As Christians, the truth is absolutely critical. Jesus is the way, the TRUTH, and the life. If we don’t know the truth, we don’t know Jesus. If we don’t know the truth, we can’t have a friendship with Him. We can’t have a friendship with a God we don’t know! This is a real problem in humanity. We spend a lot time making up our own thoughts about who God is. We all have our own personal perspectives, but they’re limited. Flawed. Contorted. If we cling to these perspectives, we’re never going to know God as He really is.
This is what’s happening in the Gospel today. Jesus asks “Who do people say that the Son of Man is.” The disciples start sharing all the narrow perspectives that people have: John the Baptist, Elijah, or Jeremiah, but we know that they’re all wrong. Peter gets it right. “You are the Christ, the Son of the living God.”
Jesus is the Son of God who has come down from Heaven to wipe away our silly and distorted perspectives about God and to replace them with the divine perspective.
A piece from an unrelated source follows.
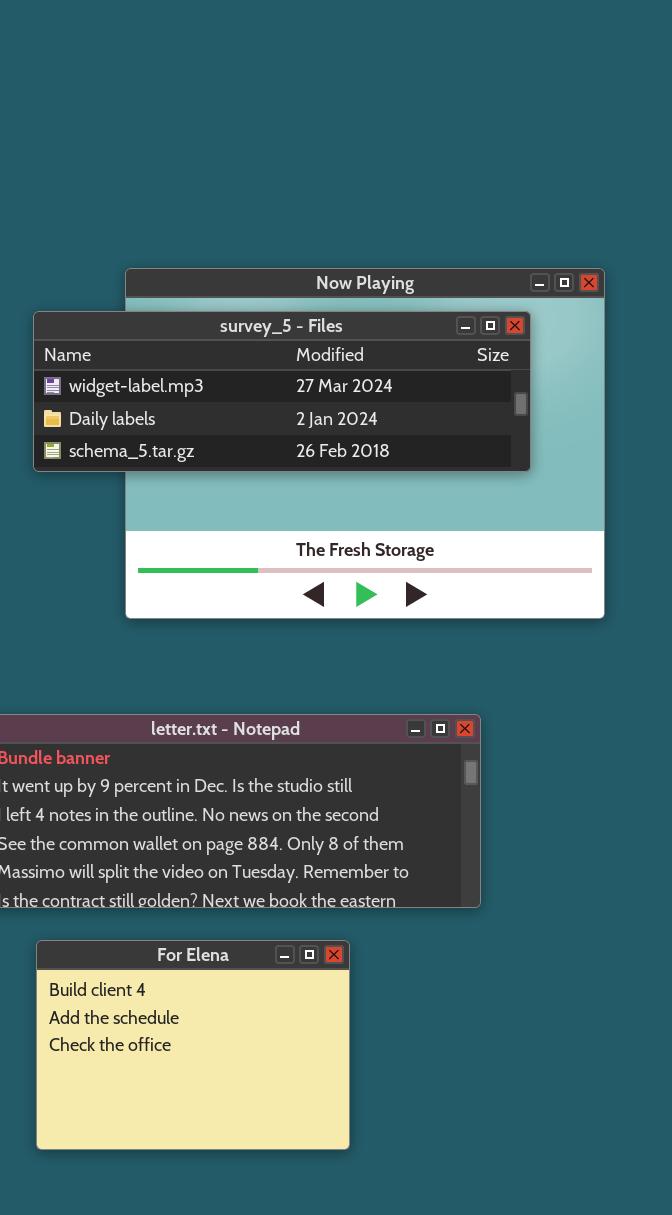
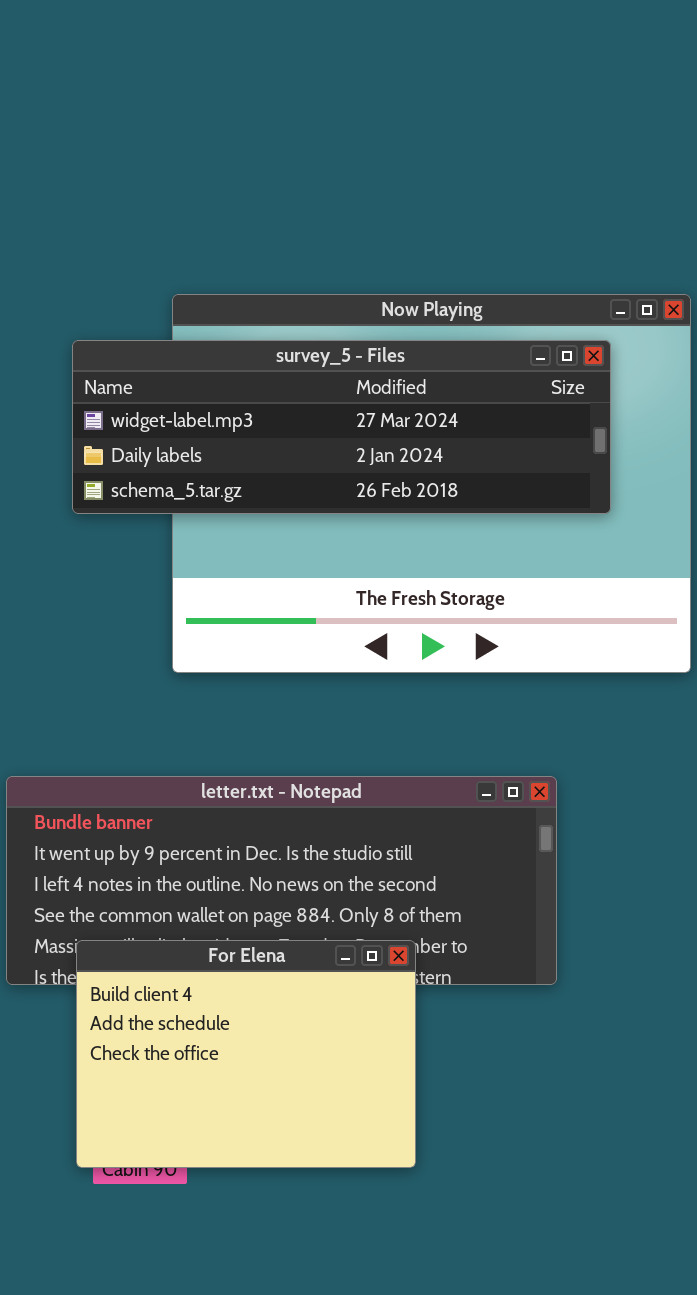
For Elena: [36,940,350,1150] -> [76,940,416,1168], moved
The wood of the Cross is like the staff in Moses’ hand which strikes the stone of our minds causing wisdom to gush out in abundance. By believing what Jesus has revealed, we break down the limits of human reason and open ourselves to the farthest horizons of the truth.
In Psalm 51, King David prays, “Lord you love truth in the heart, then in the secret of my heart teach me wisdom.” The Father loves a man or woman whose heart is full of the truth because His Son is the truth. A person whose heart is full of the truth has a heart full of Jesus. This is why it’s so important to study our faith: to know it, inside and out to the best of our ability. That means reading our Bibles. That means reading the Catechism or coming to adult formation. Studying the faith is a real spiritual exercise which will expand our hearts, opening them up to receive the Father’s love.
To tie this back into St. Dominic, it was because of the truth that Dominic gave up his possessions and the pleasure and security of having a family. He gave up everything he could for the possession of the Truth, and it was because the Truth loved him, that Dominic bore the truth in his mouth to the whole world.